[Stored data entries]
────────────────

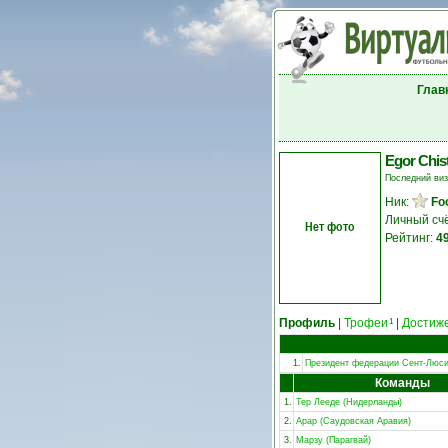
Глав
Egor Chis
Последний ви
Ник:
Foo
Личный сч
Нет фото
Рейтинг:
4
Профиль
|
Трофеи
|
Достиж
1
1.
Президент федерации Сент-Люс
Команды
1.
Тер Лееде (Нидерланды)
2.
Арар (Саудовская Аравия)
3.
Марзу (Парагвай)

────────────────

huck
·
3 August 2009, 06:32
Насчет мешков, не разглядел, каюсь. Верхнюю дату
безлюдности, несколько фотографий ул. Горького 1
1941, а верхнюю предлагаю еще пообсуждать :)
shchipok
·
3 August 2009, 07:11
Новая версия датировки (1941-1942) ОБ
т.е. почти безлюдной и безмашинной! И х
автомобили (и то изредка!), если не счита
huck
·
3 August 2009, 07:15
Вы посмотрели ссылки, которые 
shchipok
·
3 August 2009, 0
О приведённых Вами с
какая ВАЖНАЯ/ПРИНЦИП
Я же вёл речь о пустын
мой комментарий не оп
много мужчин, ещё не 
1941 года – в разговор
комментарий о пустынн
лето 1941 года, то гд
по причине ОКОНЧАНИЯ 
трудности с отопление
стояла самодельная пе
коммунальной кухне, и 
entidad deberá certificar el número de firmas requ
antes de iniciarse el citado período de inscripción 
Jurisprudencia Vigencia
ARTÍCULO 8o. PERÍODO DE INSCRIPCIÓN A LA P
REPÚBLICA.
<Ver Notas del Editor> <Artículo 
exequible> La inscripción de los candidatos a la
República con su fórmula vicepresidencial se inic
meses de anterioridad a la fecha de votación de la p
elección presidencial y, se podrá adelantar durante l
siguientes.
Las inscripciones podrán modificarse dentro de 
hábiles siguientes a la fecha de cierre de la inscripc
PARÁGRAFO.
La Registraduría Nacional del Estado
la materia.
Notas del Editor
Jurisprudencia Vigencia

────────────────

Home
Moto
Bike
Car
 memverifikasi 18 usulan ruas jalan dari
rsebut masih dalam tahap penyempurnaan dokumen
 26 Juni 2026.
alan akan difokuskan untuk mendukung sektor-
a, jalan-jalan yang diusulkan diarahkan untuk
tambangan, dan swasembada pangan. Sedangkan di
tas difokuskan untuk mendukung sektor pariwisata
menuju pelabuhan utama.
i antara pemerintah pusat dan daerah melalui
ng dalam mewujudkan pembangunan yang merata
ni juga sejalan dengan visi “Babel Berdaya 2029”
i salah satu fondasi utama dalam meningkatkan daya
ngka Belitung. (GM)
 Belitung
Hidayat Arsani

────────────────

## EXERCISE DIRECTIONS:
Please say how many lines in the records above contain the word "August". Give the number alone.

## ANSWER:
4